We come upon Ms. Stein critiquing a painting by Picasso to Picasso, claiming it does not in fact capture this lovely woman leaning in the doorway -- Adriana as embodied by Marion Cotillard.  She is perfection, with shapely legs below her flapper dress, her soft face and the most amazing eyes.  They’re not more beautiful than anyone else’s eyes, but they are dark and stormy, starry, reflective of her every feeling and thought, from curiosity to hurt to disappointment to determination.  Unlike many films in which all the men are stumbling over each other for some charisma free mannequin , it is perfectly clear why Cotillard’s Adriana draws all eyes, downright sensible that everyone wishes to hear her speak or watch her listen as he speaks.  She is the muse of great painters of the time, and perhaps, just perhaps, she might be Gil’s.  Paris in the Twenties is her time, the fantasy of Gil.  Her idea of the perfect Paris, though, is the Belle Epoque.  The fantasy dances on. 

In the present in daylight, Léa Seydoux as Gabrielle sells memorabilia in an open-air market, rather like the protagonist of Gil’s novel-in-progress, who runs a “nostalgia shop.”  Their chats about Cole Porter show her to be much more compatible with Gil than Inez.  Carla Bruni is equally charming as a museum tour guide who recognizes Paul’s pedantry, which earns a guffaw from the audience.  This is Paris, and possibilities abound.

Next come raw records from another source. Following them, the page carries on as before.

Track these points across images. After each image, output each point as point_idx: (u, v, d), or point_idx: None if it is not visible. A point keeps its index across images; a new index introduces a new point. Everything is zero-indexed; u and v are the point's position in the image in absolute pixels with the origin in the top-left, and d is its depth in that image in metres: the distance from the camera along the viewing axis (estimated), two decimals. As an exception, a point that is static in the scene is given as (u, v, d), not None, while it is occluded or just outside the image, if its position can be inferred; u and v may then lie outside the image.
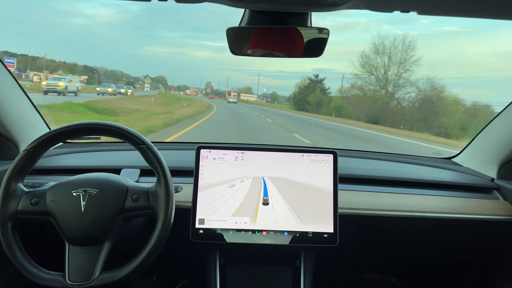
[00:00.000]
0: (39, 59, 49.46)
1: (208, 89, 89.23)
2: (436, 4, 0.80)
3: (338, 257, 1.66)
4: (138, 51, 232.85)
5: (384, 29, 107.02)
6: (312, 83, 40.13)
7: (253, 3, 0.92)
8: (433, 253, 1.65)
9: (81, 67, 58.96)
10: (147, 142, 1.07)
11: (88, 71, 56.09)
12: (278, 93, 78.62)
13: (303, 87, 41.23)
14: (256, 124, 16.53)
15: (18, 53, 35.62)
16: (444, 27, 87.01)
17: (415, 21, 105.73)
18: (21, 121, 1.43)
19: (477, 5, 0.79)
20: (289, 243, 1.26)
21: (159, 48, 56.22)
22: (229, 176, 1.29)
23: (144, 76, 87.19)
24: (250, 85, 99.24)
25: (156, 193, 1.06)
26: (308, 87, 40.21)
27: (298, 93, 42.17)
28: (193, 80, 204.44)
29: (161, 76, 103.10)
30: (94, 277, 0.99)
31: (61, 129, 1.06)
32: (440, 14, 0.87)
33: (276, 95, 73.06)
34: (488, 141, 1.62)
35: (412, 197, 1.44)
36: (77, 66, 57.20)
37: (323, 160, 1.31)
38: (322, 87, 39.18)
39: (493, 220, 1.42)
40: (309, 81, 40.80)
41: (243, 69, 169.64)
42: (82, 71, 54.99)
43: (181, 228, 1.23)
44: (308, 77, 44.86)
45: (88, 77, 50.83)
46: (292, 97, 46.31)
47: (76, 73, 51.19)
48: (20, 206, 1.02)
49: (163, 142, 2.01)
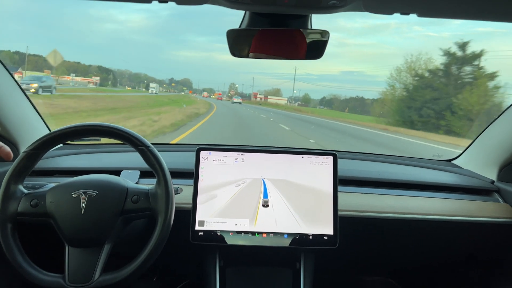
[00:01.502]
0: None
1: (232, 91, 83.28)
2: (436, 6, 0.80)
3: (338, 259, 1.65)
4: (165, 55, 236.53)
5: (415, 31, 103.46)
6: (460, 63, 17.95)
7: (253, 5, 0.92)
8: (433, 256, 1.64)
9: (96, 67, 57.71)
10: (147, 144, 1.07)
11: (103, 72, 54.85)
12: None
13: (431, 76, 19.75)
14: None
15: (31, 53, 35.52)
16: (478, 27, 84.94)
17: (447, 22, 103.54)
18: (21, 122, 1.43)
19: (477, 7, 0.79)
20: (289, 245, 1.25)
21: (187, 52, 56.24)
22: (229, 178, 1.29)
23: (169, 79, 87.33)
24: (278, 87, 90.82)
25: (156, 195, 1.06)
26: (448, 74, 18.49)
27: (411, 94, 20.49)
28: (218, 83, 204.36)
29: (187, 79, 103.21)
30: (94, 279, 0.99)
31: (61, 130, 1.06)
32: (440, 16, 0.87)
33: (308, 98, 64.59)
34: (488, 144, 1.62)
35: (412, 199, 1.44)
36: (90, 67, 56.17)
37: (323, 162, 1.31)
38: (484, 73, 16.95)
39: (494, 223, 1.41)
40: (450, 59, 18.19)
41: (269, 72, 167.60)
42: (96, 72, 53.60)
43: (181, 230, 1.23)
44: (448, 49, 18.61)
45: (101, 78, 49.76)
46: (388, 100, 23.28)
47: (89, 74, 50.21)
48: (20, 207, 1.02)
49: (163, 144, 2.01)
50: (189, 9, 5.13)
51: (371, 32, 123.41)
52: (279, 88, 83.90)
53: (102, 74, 54.32)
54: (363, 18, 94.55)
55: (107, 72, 56.92)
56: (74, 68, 51.86)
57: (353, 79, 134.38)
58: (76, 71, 50.55)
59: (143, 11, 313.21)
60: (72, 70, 49.49)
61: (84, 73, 51.82)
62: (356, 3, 0.81)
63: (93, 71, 54.65)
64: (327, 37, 1.02)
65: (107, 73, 56.68)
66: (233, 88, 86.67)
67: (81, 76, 48.60)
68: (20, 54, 33.22)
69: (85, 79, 48.39)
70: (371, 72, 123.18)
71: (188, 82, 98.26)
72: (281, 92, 75.60)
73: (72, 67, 50.95)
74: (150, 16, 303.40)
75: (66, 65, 50.84)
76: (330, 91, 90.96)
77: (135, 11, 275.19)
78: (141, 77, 72.43)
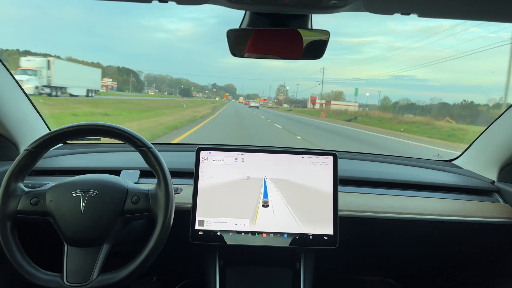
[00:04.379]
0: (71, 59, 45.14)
1: (280, 95, 66.67)
2: (436, 6, 0.80)
3: (338, 259, 1.65)
4: (211, 62, 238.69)
5: (471, 32, 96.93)
6: None
7: (253, 5, 0.92)
8: (434, 256, 1.64)
9: (115, 69, 50.98)
10: (148, 145, 1.07)
11: (123, 74, 48.83)
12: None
13: None
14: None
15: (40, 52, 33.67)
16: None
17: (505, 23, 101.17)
18: (21, 122, 1.43)
19: (477, 7, 0.79)
20: (289, 245, 1.25)
21: (233, 59, 56.01)
22: (229, 178, 1.29)
23: (211, 84, 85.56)
24: (335, 91, 69.04)
25: (156, 196, 1.06)
26: None
27: None
28: (263, 89, 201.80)
29: (230, 85, 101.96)
30: (92, 279, 0.99)
31: (62, 129, 1.06)
32: (440, 16, 0.87)
33: (389, 103, 43.67)
34: (489, 144, 1.62)
35: (412, 200, 1.44)
36: (109, 68, 50.89)
37: (323, 162, 1.30)
38: None
39: (494, 223, 1.41)
40: None
41: (309, 77, 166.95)
42: (115, 74, 46.80)
43: (180, 230, 1.23)
44: None
45: (121, 81, 43.10)
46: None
47: (106, 75, 45.34)
48: (20, 205, 1.02)
49: (163, 143, 2.01)
50: (235, 16, 5.24)
51: (422, 34, 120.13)
52: (341, 91, 66.64)
53: (122, 76, 48.81)
54: (413, 20, 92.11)
55: (128, 74, 50.98)
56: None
57: (404, 84, 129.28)
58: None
59: (191, 19, 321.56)
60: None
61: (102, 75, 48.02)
62: (356, 3, 0.81)
63: (111, 73, 48.79)
64: (327, 37, 1.02)
65: (128, 75, 50.64)
66: (282, 92, 69.74)
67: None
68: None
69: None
70: (422, 76, 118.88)
71: (232, 88, 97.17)
72: (343, 96, 60.54)
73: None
74: (198, 24, 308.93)
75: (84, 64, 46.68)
76: (380, 96, 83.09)
77: (183, 20, 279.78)
78: (183, 82, 71.05)
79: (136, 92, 48.53)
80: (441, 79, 28.41)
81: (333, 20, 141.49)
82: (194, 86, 77.06)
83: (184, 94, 72.20)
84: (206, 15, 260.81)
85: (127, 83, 47.62)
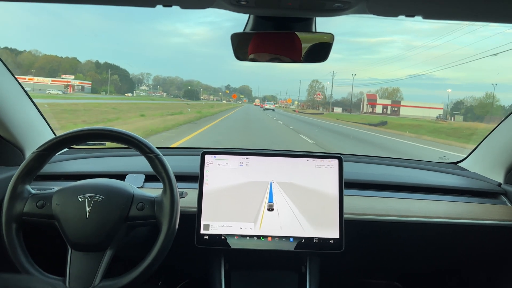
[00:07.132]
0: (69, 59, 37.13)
1: (317, 93, 50.93)
2: (441, 8, 0.80)
3: (344, 263, 1.64)
4: (226, 65, 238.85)
5: (490, 29, 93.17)
6: None
7: (257, 9, 0.92)
8: (439, 259, 1.63)
9: (93, 64, 41.33)
10: (156, 151, 1.07)
11: (102, 71, 38.67)
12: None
13: None
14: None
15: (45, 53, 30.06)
16: None
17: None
18: (27, 127, 1.43)
19: (483, 9, 0.78)
20: (294, 249, 1.25)
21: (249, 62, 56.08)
22: (233, 182, 1.28)
23: (225, 86, 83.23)
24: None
25: (161, 203, 1.05)
26: None
27: None
28: (281, 90, 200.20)
29: (245, 86, 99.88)
30: (94, 284, 0.99)
31: (71, 133, 1.07)
32: (446, 18, 0.87)
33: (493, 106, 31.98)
34: (495, 146, 1.61)
35: (418, 203, 1.43)
36: (86, 63, 42.75)
37: (328, 165, 1.30)
38: None
39: (500, 226, 1.40)
40: None
41: (328, 79, 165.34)
42: (90, 71, 36.67)
43: (186, 234, 1.23)
44: None
45: (96, 80, 35.50)
46: None
47: (77, 73, 36.68)
48: (26, 208, 1.03)
49: (168, 147, 2.01)
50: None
51: (440, 32, 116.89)
52: (398, 87, 55.46)
53: (101, 74, 38.26)
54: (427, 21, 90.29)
55: (110, 72, 40.50)
56: (50, 64, 36.74)
57: (421, 83, 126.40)
58: (53, 70, 36.92)
59: (207, 23, 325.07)
60: (50, 68, 35.95)
61: (66, 71, 37.16)
62: (360, 5, 0.80)
63: (87, 69, 38.89)
64: (332, 40, 1.02)
65: (110, 73, 40.31)
66: (319, 90, 51.44)
67: (51, 77, 34.28)
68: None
69: (57, 80, 33.97)
70: (439, 75, 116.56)
71: (247, 89, 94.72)
72: (400, 94, 51.71)
73: (48, 64, 36.57)
74: (214, 28, 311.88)
75: (42, 60, 36.00)
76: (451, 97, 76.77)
77: (199, 24, 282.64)
78: (193, 84, 69.02)
79: (119, 94, 39.88)
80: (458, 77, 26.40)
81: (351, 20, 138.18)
82: (207, 88, 75.39)
83: (190, 97, 69.36)
84: (221, 19, 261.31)
85: (106, 83, 37.67)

All of the casting is unerring, Mr. Allen’s direction so true, that everyone might be ad-libbing, but we all know they’re not.  This is a symphony, and everyone is sounding the right notes at the right time and achieving Mr. Allen’s goals.  This is not another treatise on death and misery.  “Midnight in Paris” is a celebration, a diversion into another time that seems golden only in hindsight.

Note:  While not a chick flick, this isn’t your typical guy’s summer movie either.  There are no car chases, although there is one very classy classic car.  There are no gunfights, although war and shooting things are discussed in passing.  There’s lots of drinking but no sex, the beautiful women are smartly dressed, and nobody but nobody in this film is in a hurry.  So if you need quick cuts, fast cars, semi-naked bimbettes, loud noises and ignorant characters, this movie is not for you.  If, however, you might enjoy a romantic evening’s entertainment with charming and amusing characters, beautiful scenery, chilly air conditioning and, as we have come to expect in a Woody Allen film, a superb soundtrack, stroll on over -- through a light rain -- to your local cinema and revive in Woody Allen’s Paris.

~ Molly Matera, signing off for cocktails on the back patio and some cleverly mellow Cole Porter.